Default maps or maps generated in Trends.Earth using national data representing land degradation for the baseline/reporting period are made available in the PRAIS 4 platform. More specifically, the following maps will be available online:
Proportion of land that is degraded over total land area (SDG indicator 15.3.1) in the baseline period
Proportion of land that is degraded over total land area (SDG indicator 15.3.1) in the reporting period
Degradation hotspots (for countries that provide spatial data in the PRAIS 4 platform)
Improvement brightspots (for countries that provide spatial data in the PRAIS 4 platform).
1.4.4. Dependencies
SDG indicator 15.3.1 relies on the total land area reported in table SO1-1.T1. Modifying that number will therefore alter the indicator’s value.
The ‘Area’ fields of the spatial tables SO1-4.T3, SO1-4.T4 and SO1-4.T5 have a dependency on spatial data created by countries using the PRAIS 4 spatial data viewer. However, they can also be filled in manually without providing supporting spatial data.
1.4.5. Summary (main actions)
Key actions for reporting on the SDG indicator 15.3.1 are as follows:
Calculate the proportion of land that is degraded over total land area (SDG indicator 15.3.1): Using the 1OAO approach to combine the three subindicators, calculate the extent of degradation in the baseline period and in the reporting period. The extent of degradation in the reporting period is calculated by summing (i) areas of land where changes in the subindicators are considered to indicate new degradation; and (ii) areas of land that have persisted in a degraded state since the baseline period (i.e. have not improved to a non-degraded state).
Identify false positive and false negative processes and provide the relevant justification to support their assessment. Where countries are confident in reporting the location and extent of these processes and in recalculating the 1OAO process for SDG indicator 15.3.1 with the identified areas accounted for, they should use the PRAIS 4 spatial data viewer to do so (table SO1-4.T3).
Assess hotspots of land degradation and brightspots of land improvement, indicating their locations, extents, and actions taken and/or planned to manage them and ensure the sustainable development of the areas (tables SO1-4.T4 and SO1-4.T5). Countries are encouraged to report on hotspots and brightspots using the PRAIS 4 spatial data viewer.
1.4.6. Further reading
Good Practice Guidance for SDG Indicator 15.3.1: Proportion of land that is degraded over total land area (version 2). Chapter 2: SDG Indicator 15.3.1: Proportion of land that is degraded over total land area (https://www.unccd.int/publications/good-practice-guidance-sdg-indicator-1531-proportion-land-degraded-over-total-land).
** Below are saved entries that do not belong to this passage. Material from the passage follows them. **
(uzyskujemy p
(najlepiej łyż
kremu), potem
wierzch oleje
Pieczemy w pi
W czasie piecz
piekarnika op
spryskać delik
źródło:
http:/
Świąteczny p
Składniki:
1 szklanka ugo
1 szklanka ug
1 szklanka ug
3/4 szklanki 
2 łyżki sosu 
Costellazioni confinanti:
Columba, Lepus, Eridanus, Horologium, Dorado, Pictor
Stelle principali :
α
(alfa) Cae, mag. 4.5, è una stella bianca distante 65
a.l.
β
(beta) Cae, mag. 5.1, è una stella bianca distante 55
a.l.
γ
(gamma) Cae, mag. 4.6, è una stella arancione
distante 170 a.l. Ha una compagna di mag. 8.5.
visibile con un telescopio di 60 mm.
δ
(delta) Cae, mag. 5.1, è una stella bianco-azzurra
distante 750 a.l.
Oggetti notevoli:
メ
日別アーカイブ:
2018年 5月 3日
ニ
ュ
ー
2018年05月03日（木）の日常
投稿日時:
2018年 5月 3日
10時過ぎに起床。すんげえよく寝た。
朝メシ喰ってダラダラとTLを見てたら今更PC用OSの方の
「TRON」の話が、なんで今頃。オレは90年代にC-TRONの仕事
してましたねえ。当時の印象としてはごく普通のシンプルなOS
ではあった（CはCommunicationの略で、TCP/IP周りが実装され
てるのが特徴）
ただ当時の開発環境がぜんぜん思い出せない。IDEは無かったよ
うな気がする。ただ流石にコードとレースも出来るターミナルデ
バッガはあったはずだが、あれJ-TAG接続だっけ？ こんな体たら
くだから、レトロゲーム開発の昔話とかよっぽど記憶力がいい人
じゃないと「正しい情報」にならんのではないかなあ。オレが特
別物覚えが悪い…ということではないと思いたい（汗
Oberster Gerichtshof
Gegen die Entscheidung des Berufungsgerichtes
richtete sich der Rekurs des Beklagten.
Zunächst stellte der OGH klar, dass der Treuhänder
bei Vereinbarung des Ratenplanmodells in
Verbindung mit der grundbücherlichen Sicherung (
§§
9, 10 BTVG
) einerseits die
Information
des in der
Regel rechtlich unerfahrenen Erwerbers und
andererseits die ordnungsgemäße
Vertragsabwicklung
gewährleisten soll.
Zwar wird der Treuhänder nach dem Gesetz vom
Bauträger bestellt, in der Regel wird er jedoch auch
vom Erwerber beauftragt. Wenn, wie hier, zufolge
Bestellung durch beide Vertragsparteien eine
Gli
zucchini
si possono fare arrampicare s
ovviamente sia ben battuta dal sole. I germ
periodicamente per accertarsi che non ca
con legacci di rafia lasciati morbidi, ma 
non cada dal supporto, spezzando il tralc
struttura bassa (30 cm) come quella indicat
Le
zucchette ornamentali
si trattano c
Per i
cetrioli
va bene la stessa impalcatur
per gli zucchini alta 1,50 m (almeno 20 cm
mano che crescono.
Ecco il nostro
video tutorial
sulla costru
Scientific Conceptual Framework for Land Degradation Neutrality (https://knowledge.unccd.int/publication/ldn-scientific-conceptual-framework-land-degradation-neutrality-report-science-policy).
- 1
The default UNCCD land cover legend for aggregate reporting is a modified version of the Intergovernmental Panel on Climate Change land use categories, where ‘water bodies’ are separated from ‘wetlands’ and grouped in a seventh class including: lakes, rivers and streams (natural/artificial, standing/flowing, inland/sea), artificial reservoirs, coastal lagoons, and estuaries.
- 2
The calculation of productivity Performance is strongly dependent on the definition of the LCEU. Unlike the Trend and State metrics, which assess changes over time, Performance is a spatial comparison, and the results may change if the extent over which the analysis is conducted changes.
- 3
To avoid possible overestimation of the maximum value due to the presence of outliers, it is recommended to use the 90th percentile of the productivity values within the land unit as the actual maximum vegetation index value (NPPmax).
- 4
2006 IPCC Guidelines for National Greenhouse Gas Inventories and its 2019 Refinement, as well as the 2013 Supplement to the 2006 IPCC Guidelines for National Greenhouse Gas Inventories: Wetlands.
- 5
For more information see: ‘Default data: methods and interpretation. A guidance document for 2018 UNCCD reporting’ available at: https://prais.unccd.int/sites/default/files/helper_documents/3-DD_Guidance_EN_1.pdf.”).
- 7
Article 1 of the United Nations Convention to Combat Desertification.